Earlier this year, Ashcroft said, he asked federal law enforcement agencies to draw up such a list, quantifying all the major trafficking groups responsible for the U.S. drug supply.
“Following extraordinary collaboration and information-sharing between agencies, this list has been developed, and what it reveals is shocking,” Ashcroft said. “Nearly one third of the organizations on the State Department’s list of foreign terrorist organizations appear also on our list of targeted U.S. drug suppliers.”
Cross-matching the lists is providing authorities with substantial leads in their ongoing global war on terrorism, Ashcroft noted, as well as helping to combat the growing problem of traffickers responsible for selling cocaine, heroin and other drugs worldwide.
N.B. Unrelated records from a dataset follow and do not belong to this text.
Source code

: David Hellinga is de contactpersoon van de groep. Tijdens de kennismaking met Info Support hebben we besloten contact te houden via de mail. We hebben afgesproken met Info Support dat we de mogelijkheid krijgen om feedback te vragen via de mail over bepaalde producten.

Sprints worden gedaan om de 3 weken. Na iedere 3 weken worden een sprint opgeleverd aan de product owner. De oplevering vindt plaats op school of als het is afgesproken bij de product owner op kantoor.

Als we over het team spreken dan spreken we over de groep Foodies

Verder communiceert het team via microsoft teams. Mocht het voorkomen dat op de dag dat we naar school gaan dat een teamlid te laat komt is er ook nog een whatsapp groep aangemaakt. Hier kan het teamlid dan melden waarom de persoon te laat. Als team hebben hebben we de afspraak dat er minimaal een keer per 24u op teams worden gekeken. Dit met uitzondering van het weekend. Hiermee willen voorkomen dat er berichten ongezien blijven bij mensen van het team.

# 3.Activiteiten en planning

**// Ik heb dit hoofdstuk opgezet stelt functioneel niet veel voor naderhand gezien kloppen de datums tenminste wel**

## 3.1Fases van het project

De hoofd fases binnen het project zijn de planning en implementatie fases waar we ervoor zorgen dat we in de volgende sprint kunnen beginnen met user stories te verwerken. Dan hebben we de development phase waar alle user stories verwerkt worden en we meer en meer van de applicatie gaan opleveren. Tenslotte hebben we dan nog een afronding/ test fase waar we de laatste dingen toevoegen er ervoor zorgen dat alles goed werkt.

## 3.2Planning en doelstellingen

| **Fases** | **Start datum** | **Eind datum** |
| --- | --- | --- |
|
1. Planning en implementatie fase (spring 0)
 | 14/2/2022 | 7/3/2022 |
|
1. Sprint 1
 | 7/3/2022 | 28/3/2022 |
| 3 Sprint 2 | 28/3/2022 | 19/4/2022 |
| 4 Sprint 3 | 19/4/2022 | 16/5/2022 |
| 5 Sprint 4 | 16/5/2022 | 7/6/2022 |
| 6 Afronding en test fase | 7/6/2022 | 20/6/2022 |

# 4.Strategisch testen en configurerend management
Ashcroft’s remarks came as U.S. authorities, working with state and local officials and their counterparts in Mexico, announced that they had arrested more than 2,120 fugitives along the Southwestern border in recent months, as part of the largest nonterrorism dragnet in recent memory.
Ashcroft did not elaborate on which terrorist groups are suspected of being involved in drug-trafficking. Justice Department officials would not comment on what organizations are on the drug trafficking list, except to say that Al Qaeda was one of them.
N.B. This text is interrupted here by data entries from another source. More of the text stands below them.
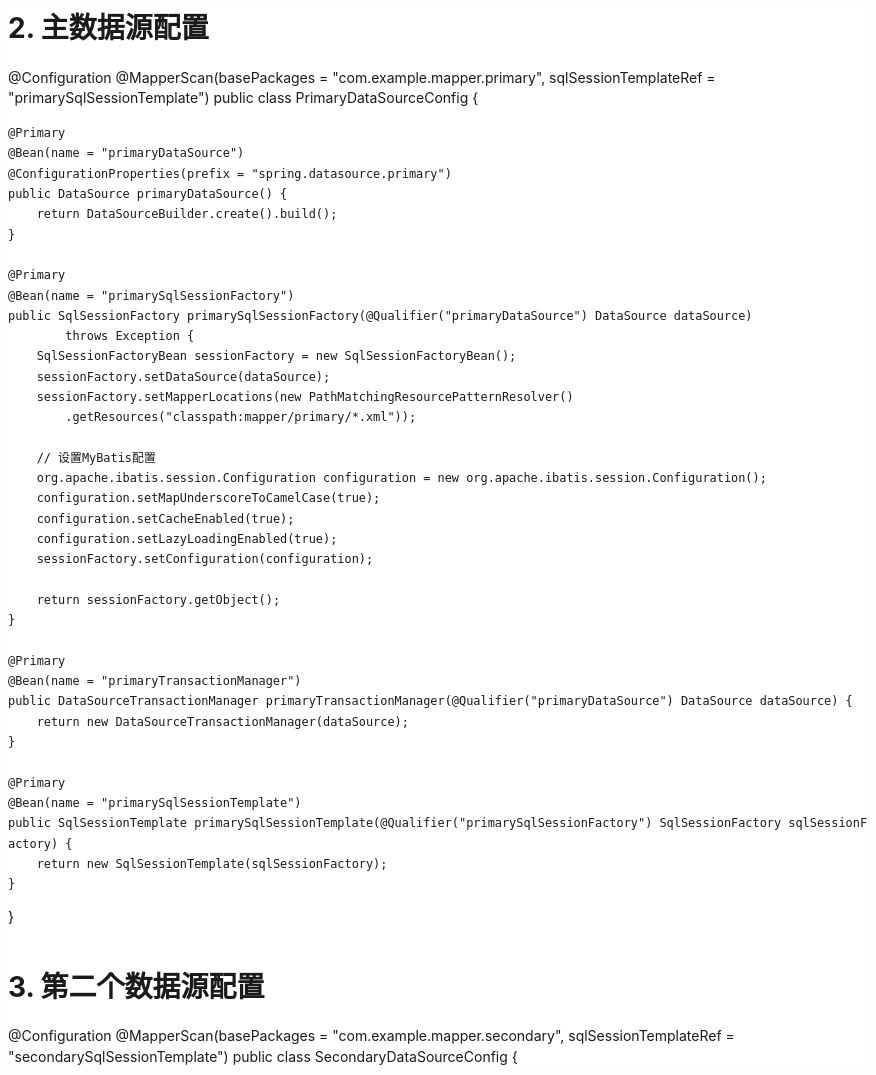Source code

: # 2. 主数据源配置
@Configuration
@MapperScan(basePackages = "com.example.mapper.primary", sqlSessionTemplateRef = "primarySqlSessionTemplate")
public class PrimaryDataSourceConfig {
    
    @Primary
    @Bean(name = "primaryDataSource")
    @ConfigurationProperties(prefix = "spring.datasource.primary")
    public DataSource primaryDataSource() {
        return DataSourceBuilder.create().build();
    }
    
    @Primary
    @Bean(name = "primarySqlSessionFactory")
    public SqlSessionFactory primarySqlSessionFactory(@Qualifier("primaryDataSource") DataSource dataSource) 
            throws Exception {
        SqlSessionFactoryBean sessionFactory = new SqlSessionFactoryBean();
        sessionFactory.setDataSource(dataSource);
        sessionFactory.setMapperLocations(new PathMatchingResourcePatternResolver()
            .getResources("classpath:mapper/primary/*.xml"));
        
        // 设置MyBatis配置
        org.apache.ibatis.session.Configuration configuration = new org.apache.ibatis.session.Configuration();
        configuration.setMapUnderscoreToCamelCase(true);
        configuration.setCacheEnabled(true);
        configuration.setLazyLoadingEnabled(true);
        sessionFactory.setConfiguration(configuration);
        
        return sessionFactory.getObject();
    }
    
    @Primary
    @Bean(name = "primaryTransactionManager")
    public DataSourceTransactionManager primaryTransactionManager(@Qualifier("primaryDataSource") DataSource dataSource) {
        return new DataSourceTransactionManager(dataSource);
    }
    
    @Primary
    @Bean(name = "primarySqlSessionTemplate")
    public SqlSessionTemplate primarySqlSessionTemplate(@Qualifier("primarySqlSessionFactory") SqlSessionFactory sqlSessionFactory) {
        return new SqlSessionTemplate(sqlSessionFactory);
    }
}

# 3. 第二个数据源配置
@Configuration
@MapperScan(basePackages = "com.example.mapper.secondary", sqlSessionTemplateRef = "secondarySqlSessionTemplate")
public class SecondaryDataSourceConfig {
    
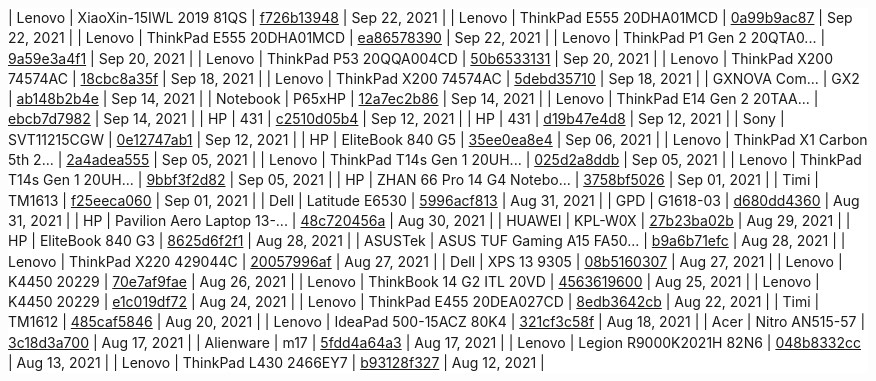 | Lenovo        | XiaoXin-15IWL 2019 81QS     | [f726b13948](https://linux-hardware.org/?probe=f726b13948) | Sep 22, 2021 |
| Lenovo        | ThinkPad E555 20DHA01MCD    | [0a99b9ac87](https://linux-hardware.org/?probe=0a99b9ac87) | Sep 22, 2021 |
| Lenovo        | ThinkPad E555 20DHA01MCD    | [ea86578390](https://linux-hardware.org/?probe=ea86578390) | Sep 22, 2021 |
| Lenovo        | ThinkPad P1 Gen 2 20QTA0... | [9a59e3a4f1](https://linux-hardware.org/?probe=9a59e3a4f1) | Sep 20, 2021 |
| Lenovo        | ThinkPad P53 20QQA004CD     | [50b6533131](https://linux-hardware.org/?probe=50b6533131) | Sep 20, 2021 |
| Lenovo        | ThinkPad X200 74574AC       | [18cbc8a35f](https://linux-hardware.org/?probe=18cbc8a35f) | Sep 18, 2021 |
| Lenovo        | ThinkPad X200 74574AC       | [5debd35710](https://linux-hardware.org/?probe=5debd35710) | Sep 18, 2021 |
| GXNOVA Com... | GX2                         | [ab148b2b4e](https://linux-hardware.org/?probe=ab148b2b4e) | Sep 14, 2021 |
| Notebook      | P65xHP                      | [12a7ec2b86](https://linux-hardware.org/?probe=12a7ec2b86) | Sep 14, 2021 |
| Lenovo        | ThinkPad E14 Gen 2 20TAA... | [ebcb7d7982](https://linux-hardware.org/?probe=ebcb7d7982) | Sep 14, 2021 |
| HP            | 431                         | [c2510d05b4](https://linux-hardware.org/?probe=c2510d05b4) | Sep 12, 2021 |
| HP            | 431                         | [d19b47e4d8](https://linux-hardware.org/?probe=d19b47e4d8) | Sep 12, 2021 |
| Sony          | SVT11215CGW                 | [0e12747ab1](https://linux-hardware.org/?probe=0e12747ab1) | Sep 12, 2021 |
| HP            | EliteBook 840 G5            | [35ee0ea8e4](https://linux-hardware.org/?probe=35ee0ea8e4) | Sep 06, 2021 |
| Lenovo        | ThinkPad X1 Carbon 5th 2... | [2a4adea555](https://linux-hardware.org/?probe=2a4adea555) | Sep 05, 2021 |
| Lenovo        | ThinkPad T14s Gen 1 20UH... | [025d2a8ddb](https://linux-hardware.org/?probe=025d2a8ddb) | Sep 05, 2021 |
| Lenovo        | ThinkPad T14s Gen 1 20UH... | [9bbf3f2d82](https://linux-hardware.org/?probe=9bbf3f2d82) | Sep 05, 2021 |
| HP            | ZHAN 66 Pro 14 G4 Notebo... | [3758bf5026](https://linux-hardware.org/?probe=3758bf5026) | Sep 01, 2021 |
| Timi          | TM1613                      | [f25eeca060](https://linux-hardware.org/?probe=f25eeca060) | Sep 01, 2021 |
| Dell          | Latitude E6530              | [5996acf813](https://linux-hardware.org/?probe=5996acf813) | Aug 31, 2021 |
| GPD           | G1618-03                    | [d680dd4360](https://linux-hardware.org/?probe=d680dd4360) | Aug 31, 2021 |
| HP            | Pavilion Aero Laptop 13-... | [48c720456a](https://linux-hardware.org/?probe=48c720456a) | Aug 30, 2021 |
| HUAWEI        | KPL-W0X                     | [27b23ba02b](https://linux-hardware.org/?probe=27b23ba02b) | Aug 29, 2021 |
| HP            | EliteBook 840 G3            | [8625d6f2f1](https://linux-hardware.org/?probe=8625d6f2f1) | Aug 28, 2021 |
| ASUSTek       | ASUS TUF Gaming A15 FA50... | [b9a6b71efc](https://linux-hardware.org/?probe=b9a6b71efc) | Aug 28, 2021 |
| Lenovo        | ThinkPad X220 429044C       | [20057996af](https://linux-hardware.org/?probe=20057996af) | Aug 27, 2021 |
| Dell          | XPS 13 9305                 | [08b5160307](https://linux-hardware.org/?probe=08b5160307) | Aug 27, 2021 |
| Lenovo        | K4450 20229                 | [70e7af9fae](https://linux-hardware.org/?probe=70e7af9fae) | Aug 26, 2021 |
| Lenovo        | ThinkBook 14 G2 ITL 20VD    | [4563619600](https://linux-hardware.org/?probe=4563619600) | Aug 25, 2021 |
| Lenovo        | K4450 20229                 | [e1c019df72](https://linux-hardware.org/?probe=e1c019df72) | Aug 24, 2021 |
| Lenovo        | ThinkPad E455 20DEA027CD    | [8edb3642cb](https://linux-hardware.org/?probe=8edb3642cb) | Aug 22, 2021 |
| Timi          | TM1612                      | [485caf5846](https://linux-hardware.org/?probe=485caf5846) | Aug 20, 2021 |
| Lenovo        | IdeaPad 500-15ACZ 80K4      | [321cf3c58f](https://linux-hardware.org/?probe=321cf3c58f) | Aug 18, 2021 |
| Acer          | Nitro AN515-57              | [3c18d3a700](https://linux-hardware.org/?probe=3c18d3a700) | Aug 17, 2021 |
| Alienware     | m17                         | [5fdd4a64a3](https://linux-hardware.org/?probe=5fdd4a64a3) | Aug 17, 2021 |
| Lenovo        | Legion R9000K2021H 82N6     | [048b8332cc](https://linux-hardware.org/?probe=048b8332cc) | Aug 13, 2021 |
| Lenovo        | ThinkPad L430 2466EY7       | [b93128f327](https://linux-hardware.org/?probe=b93128f327) | Aug 12, 2021 |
“They are definitely using the drug trade to finance their operations, but it is not the major source of funding,” one Justice Department official said of Al Qaeda, which U.S. officials have said was responsible for the Sept. 11 attacks on New York and the Pentagon. “They get more money from donations and trading in gold and other precious metals. It’s a serious problem, but it’s hard to say this is where we should be putting all our resources.”
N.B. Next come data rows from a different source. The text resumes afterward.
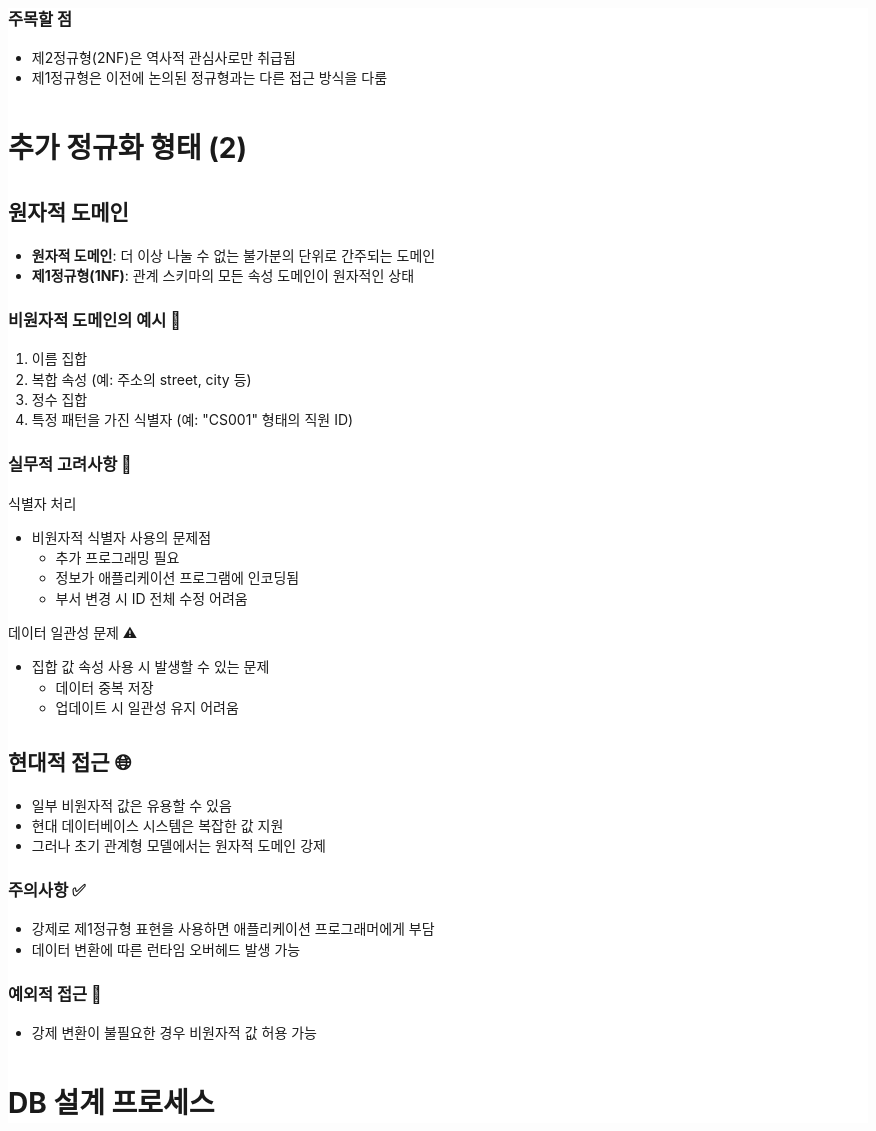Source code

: ### 주목할 점

- 제2정규형(2NF)은 역사적 관심사로만 취급됨
- 제1정규형은 이전에 논의된 정규형과는 다른 접근 방식을 다룸

# 추가 정규화 형태 (2)

## 원자적 도메인

- **원자적 도메인**: 더 이상 나눌 수 없는 불가분의 단위로 간주되는 도메인
- **제1정규형(1NF)**: 관계 스키마의 모든 속성 도메인이 원자적인 상태

### 비원자적 도메인의 예시 🚫

1. 이름 집합
2. 복합 속성 (예: 주소의 street, city 등)
3. 정수 집합
4. 특정 패턴을 가진 식별자 (예: "CS001" 형태의 직원 ID)

### 실무적 고려사항 🤔

식별자 처리

- 비원자적 식별자 사용의 문제점
    - 추가 프로그래밍 필요
    - 정보가 애플리케이션 프로그램에 인코딩됨
    - 부서 변경 시 ID 전체 수정 어려움

데이터 일관성 문제 ⚠️

- 집합 값 속성 사용 시 발생할 수 있는 문제
    - 데이터 중복 저장
    - 업데이트 시 일관성 유지 어려움

## 현대적 접근 🌐

- 일부 비원자적 값은 유용할 수 있음
- 현대 데이터베이스 시스템은 복잡한 값 지원
- 그러나 초기 관계형 모델에서는 원자적 도메인 강제

### 주의사항 ✅

- 강제로 제1정규형 표현을 사용하면 애플리케이션 프로그래머에게 부담
- 데이터 변환에 따른 런타임 오버헤드 발생 가능

### 예외적 접근 📝

- 강제 변환이 불필요한 경우 비원자적 값 허용 가능

# DB 설계 프로세스

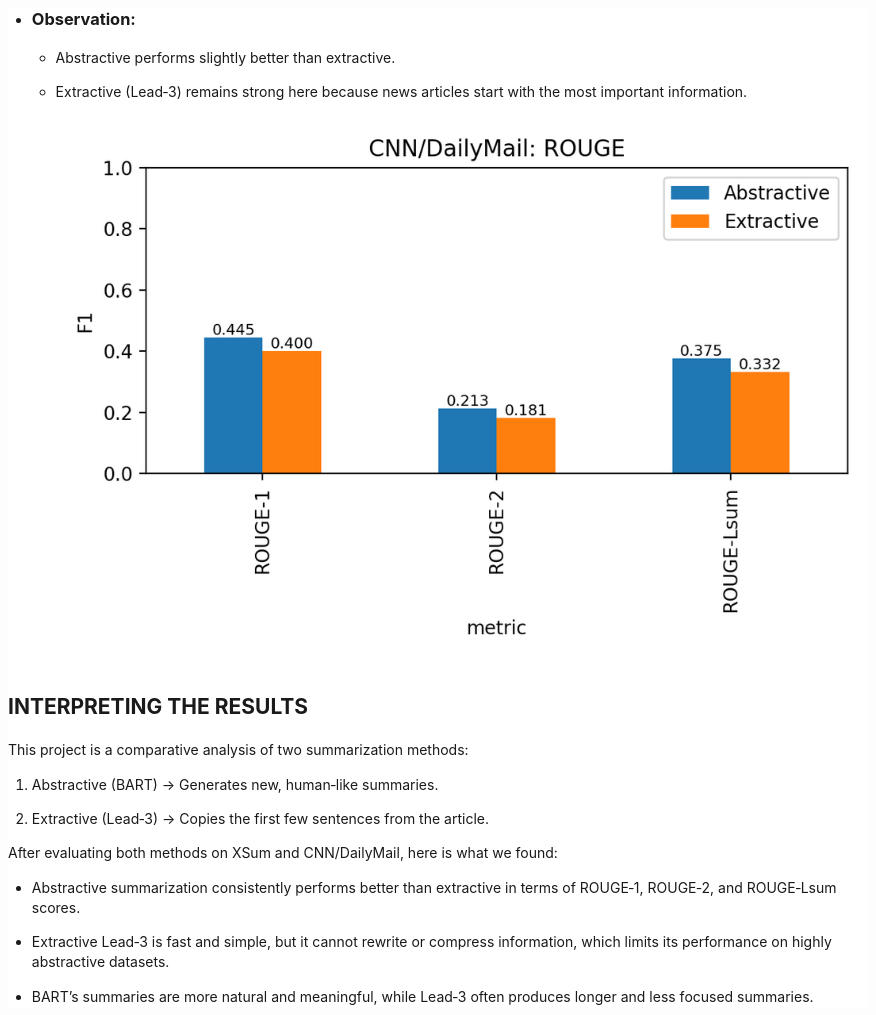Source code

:  -  ### Observation:

     - Abstractive performs slightly better than extractive.

     - Extractive (Lead‑3) remains strong here because news articles start with the most important information.

       ![CNN/DailyMail ROUGE](results/cnn_rouge_bar.png)

## **INTERPRETING THE RESULTS**

This project is a comparative analysis of two summarization methods:

1) Abstractive (BART) → Generates new, human‑like summaries.

2) Extractive (Lead‑3) → Copies the first few sentences from the article.

After evaluating both methods on XSum and CNN/DailyMail, here is what we found:

- Abstractive summarization consistently performs better than extractive in terms of ROUGE‑1, ROUGE‑2, and ROUGE‑Lsum scores.

- Extractive Lead‑3 is fast and simple, but it cannot rewrite or compress information, which limits its performance on highly abstractive datasets.

- BART’s summaries are more natural and meaningful, while Lead‑3 often produces longer and less focused summaries.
Specifically, the Justice Department official said, Al Qaeda and the Taliban regime that protected it made millions of dollars from the heroin trade in Afghanistan.
Michael Chertoff, assistant attorney general for the Justice Department’s criminal division, echoed Ashcroft’s concerns in his own remarks at the daylong conference of law enforcement officials from around the nation.
“Drug traffickers have a symbiotic relationship with terrorists,” Chertoff said.
Ashcroft said drug traffickers began engaging in terrorist activity as their organizations grew in scope and sophistication. Conversely, terrorists have expanded into drug trafficking to pay for travel and expenses of operatives and weapons, according to Justice Department officials.
The State Department, in consultation with the attorney general and the secretary of the Treasury, has designated 28 groups as foreign terrorist organizations. Those groups include Al Qaeda, Hamas, Hezbollah and other Islamic groups, as well as militant organizations in Spain, Sri Lanka, Colombia, Peru, Israel and Northern Ireland.
Authorities have long been concerned about the connections between terrorism and drug trafficking.
In South America, for instance, paramilitary organizations suspected of engaging in both terrorism and drug trafficking include the left-wing FARC, or Revolutionary Armed Forces of Colombia, and the right-wing United Self-Defense Forces of Colombia.
Also at the conference, authorities announced that many of the fugitives rounded up by teams led by U.S. marshals were “major narcotics criminals” whose operations were responsible for a significant portion of the drugs flowing across the Southwestern border.
They included the brother of celebrity murder victim Bonny Lee Bakley, an allegedly dirty Drug Enforcement Administration agent who had fled to Mexico, and an accused operative of a murderous Mexican drug cartel who drove to visit relatives in San Diego.